After making the tough decision that declaring bankruptcy is the right option for you, you have one more difficult decision to make: should I file for Chapter 7 bankruptcy or Chapter 13 bankruptcy?
Chapter 7 bankruptcy is also known as liquidation bankruptcy. In the case of Chapter 7 bankruptcy, you do not simply reorganize your debt and come up with a payment plan - you sell off your valuable assets in order to pay some of your debts, and then the majority of your debts are completely forgiven. Many people chose Chapter 7 bankruptcy because it is faster, simpler, and does not involve ongoing payments. In addition, most debts are forgiven, with the usual exceptions of student loans, recent taxes, and back child support.
Unlike Chapter 13 bankruptcy, it is possible to lose your house when filing for Chapter 7 bankruptcy; however, many Chapter 7 filers are able to keep their primary property. To file for Chapter 7 bankruptcy, you must not have a regular, substantial paycheck that can be used toward your debt - most people who have jobs when they file for bankruptcy must opt for the Chapter 13 option.

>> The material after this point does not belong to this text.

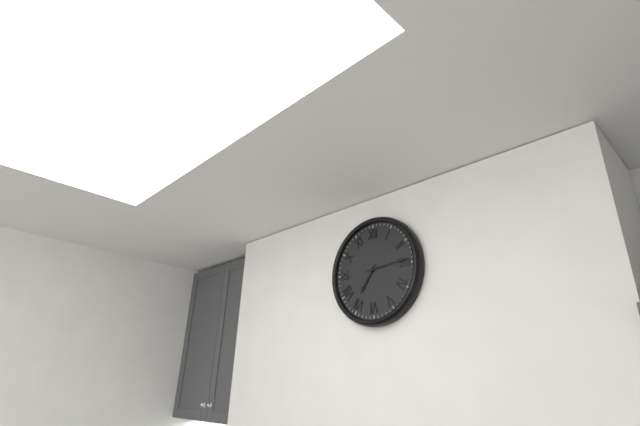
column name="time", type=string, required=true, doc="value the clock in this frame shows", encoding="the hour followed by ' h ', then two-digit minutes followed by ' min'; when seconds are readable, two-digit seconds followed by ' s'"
7 h 14 min
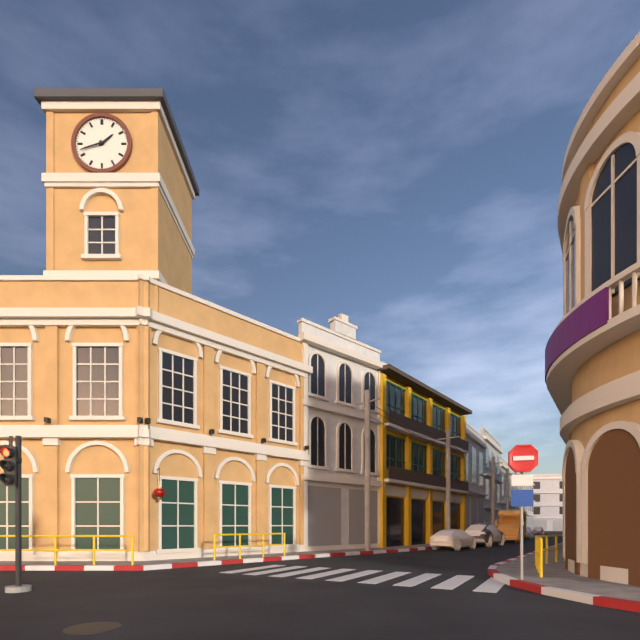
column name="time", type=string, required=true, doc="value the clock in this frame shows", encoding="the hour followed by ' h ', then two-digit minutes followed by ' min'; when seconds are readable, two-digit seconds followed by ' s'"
1 h 42 min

In general, Chapter 7 bankruptcy is an optimal choice for those with little regular income, few large assets that they wish to keep, and more debt then they would be able to pay off in a five-year time frame. It is also the optimal choice for businesses who wish to shut their doors and sell their inventory in order to pay off debts. Chapter 7 bankruptcy is not optimal for those who have a relatively large paychek or for those who have significant property that they would like to protect during their bankruptcy.